Carmelo Anthony, lui, sera meilleur scoreur de la saison 2012 – 2013 (28,7 points à 45 %). Cette année-ci, il termine d’ailleurs 3è du classement du MVP. Il s’est affirmé comme l’une des trois meilleurs armes au scoring de la Ligue des dix dernières années, aux côtés de Kobe Bryant et Kevin Durant. Cependant, ses résultats collectifs vont rapidement se dégrader. Son transfert aux Knicks en 2011 est un véritable blockbuster et New-York ne s’en relèvera jamais réellement. Son image en prend un coup : c’est le début de ses problèmes.
Chris Paul est celui qui affiche la plus grande longévité. Si l’on devait réaliser un top 100 des meilleurs joueurs de l’Histoire de la NBA, les 3 y figurerait, mais c’est CP3 que l’on retrouverait le plus haut. Il est ainsi quadruple meilleur passeur et sextuple meilleur intercepteur de la Ligue et se retrouve à 7 reprises dans le top 7 du MVP entre 2008 et 2016. Mais au-delà d’être un joueur exceptionnel balle en main, il est également un défenseur coriace (9 sélections en All-defensive Team). Là où le bât blesse, c’est sur l’aspect collectif. Transféré aux Clippers en 2011, il forme avec Blake Griffin et DeAndre Jordan la fameuse Lob City, porteuse d’espoirs pour la seconde franchise de Los Angeles. Hélas, les Clippers ne passeront jamais les demi-finales de conférence.
Il est tradé aux Rockets le 28 juin 2017, contre 7 joueurs, parmi lesquels on retrouve Pat’ Beverley, Montrezl Harrell et Lou Williams. En finale de conférence 2018, Houston mène 3 – 2 face aux Warriors du trio Curry – Thompson – Durant. Une blessure à la cuisse en fin de game 5 vient définitivement doucher les espoirs des Rockets, qui s’inclineront 4 – 3. Il se forge peu à peu une image de poissard. En sortie de playoffs, alors que les observateurs s’attendaient à le voir négocier un salaire “correct” pour permettre à Houston de bâtir un roster capable de rivaliser avec les Warriors, il signe un contrat de 160 millions de dollars sur 5 ans, flinguant par la même occasion le budget de la franchise : c’est le début de ses problèmes.
Les trois hommes ont, chacun à leur manière, impactés de manière indélébile la décennie 2005 – 2015. Nous l’avons dit, ils ont trusté les plus belles places d’honneur, sans jamais obtenir le graal individuel ou collectif.
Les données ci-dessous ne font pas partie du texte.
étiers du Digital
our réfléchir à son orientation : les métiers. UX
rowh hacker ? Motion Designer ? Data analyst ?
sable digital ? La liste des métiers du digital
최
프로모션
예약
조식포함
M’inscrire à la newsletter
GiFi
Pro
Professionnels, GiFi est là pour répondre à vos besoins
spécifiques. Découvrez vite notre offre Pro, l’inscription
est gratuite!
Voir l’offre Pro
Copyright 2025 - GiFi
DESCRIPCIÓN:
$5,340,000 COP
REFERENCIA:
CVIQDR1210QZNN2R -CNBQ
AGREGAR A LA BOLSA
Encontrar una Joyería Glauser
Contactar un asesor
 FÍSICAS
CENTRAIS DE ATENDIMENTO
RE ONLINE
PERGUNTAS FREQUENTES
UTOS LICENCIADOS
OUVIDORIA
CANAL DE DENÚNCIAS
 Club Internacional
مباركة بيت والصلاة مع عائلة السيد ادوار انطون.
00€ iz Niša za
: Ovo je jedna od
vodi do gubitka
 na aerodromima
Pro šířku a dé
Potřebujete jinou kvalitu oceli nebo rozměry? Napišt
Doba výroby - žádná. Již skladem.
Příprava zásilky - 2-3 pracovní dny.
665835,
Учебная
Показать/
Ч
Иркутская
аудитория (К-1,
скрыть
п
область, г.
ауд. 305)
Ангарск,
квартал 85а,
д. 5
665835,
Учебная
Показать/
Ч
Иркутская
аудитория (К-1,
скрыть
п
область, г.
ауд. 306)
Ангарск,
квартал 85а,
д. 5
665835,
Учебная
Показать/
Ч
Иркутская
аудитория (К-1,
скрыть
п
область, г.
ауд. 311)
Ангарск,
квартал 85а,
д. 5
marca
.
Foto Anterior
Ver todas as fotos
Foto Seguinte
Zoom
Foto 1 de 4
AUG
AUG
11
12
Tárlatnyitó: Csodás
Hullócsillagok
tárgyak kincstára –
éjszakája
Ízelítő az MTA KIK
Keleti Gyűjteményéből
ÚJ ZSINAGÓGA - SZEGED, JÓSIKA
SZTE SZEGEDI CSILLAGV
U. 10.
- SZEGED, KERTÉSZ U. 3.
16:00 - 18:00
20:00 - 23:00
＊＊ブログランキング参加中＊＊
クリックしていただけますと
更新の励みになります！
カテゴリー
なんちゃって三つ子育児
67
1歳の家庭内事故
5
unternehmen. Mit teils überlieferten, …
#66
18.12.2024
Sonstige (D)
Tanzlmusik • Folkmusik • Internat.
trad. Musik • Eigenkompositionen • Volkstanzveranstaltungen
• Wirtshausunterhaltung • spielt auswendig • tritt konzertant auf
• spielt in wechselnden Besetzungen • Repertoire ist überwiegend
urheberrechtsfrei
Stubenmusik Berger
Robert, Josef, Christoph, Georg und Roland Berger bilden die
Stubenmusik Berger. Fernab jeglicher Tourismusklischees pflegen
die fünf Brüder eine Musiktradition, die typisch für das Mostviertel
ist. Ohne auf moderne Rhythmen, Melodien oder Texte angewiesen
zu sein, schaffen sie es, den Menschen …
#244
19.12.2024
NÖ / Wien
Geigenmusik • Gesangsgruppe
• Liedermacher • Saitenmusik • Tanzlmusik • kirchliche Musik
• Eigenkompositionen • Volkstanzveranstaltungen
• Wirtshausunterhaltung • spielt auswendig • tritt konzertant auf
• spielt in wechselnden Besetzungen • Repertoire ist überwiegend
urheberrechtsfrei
Si leur carrière s’était arrêtée à l’aune de leur chute respective, ils auraient tous les trois été élus au hall-of-fame, sans conteste. Ceci, les fans l’oublient (trop) souvent. Le prime fût impressionnant. La descente (aux enfers, pour deux d’entre eux) le sera tout autant.
… on finit par se brûler
Que l’on ne nous fasse pas dire ce qu’on ne souhaite pas dire. La vindicte populaire à laquelle Anthony, Howard et Paul ont été livrés n’est pas sortie de nulle part. Dans aucun des trois cas. Cependant, la sempiternelle culture de l’instant a fait oublier à certains aficionados de la Grande Ligue qu’avant de connaître des difficultés, les trois joueurs étaient ce qui se faisait de mieux en NBA depuis près de 10 ans. Les embûches rencontrées au cours d’une carrière doivent-elles tout occulter ?
Carmelo Anthony : moi ? Remplaçant ?
Arrivé à New-York contre la totalité du roster, alors que le début de saison était très prometteur, Anthony s’est rapidement donné l’image du violoniste qui continuait de jouer alors que le Titanic coulait. Cependant, à l’inverse de Wallace Henry Hartley, le jeu proposé par Melo était dénué d’altruisme : l’homme donnait l’impression de jouer seul, pour lui, alors qu’il portait le maillot de l’une des plus fameuses franchises de la Ligue. Et cela s’est fait ressentir petit à petit. Jusqu’en 2013, les Knicks font illusions, réalisant même une excellente saison 2012 – 2013 (54 – 28, meilleur bilan depuis 1996 – 1997, défaite en demi finale de conférence, avec un collectif de vétérans). Cependant, entre les 22M d’Anthony et les 21M de Stoudemire, le cap n’est pas au beau fixe. Ajoutez au tableau la bonne idée de filer 11M à Andrea Bargnani, et vous vous retrouverez rapidement sans aucune flexibilité financière.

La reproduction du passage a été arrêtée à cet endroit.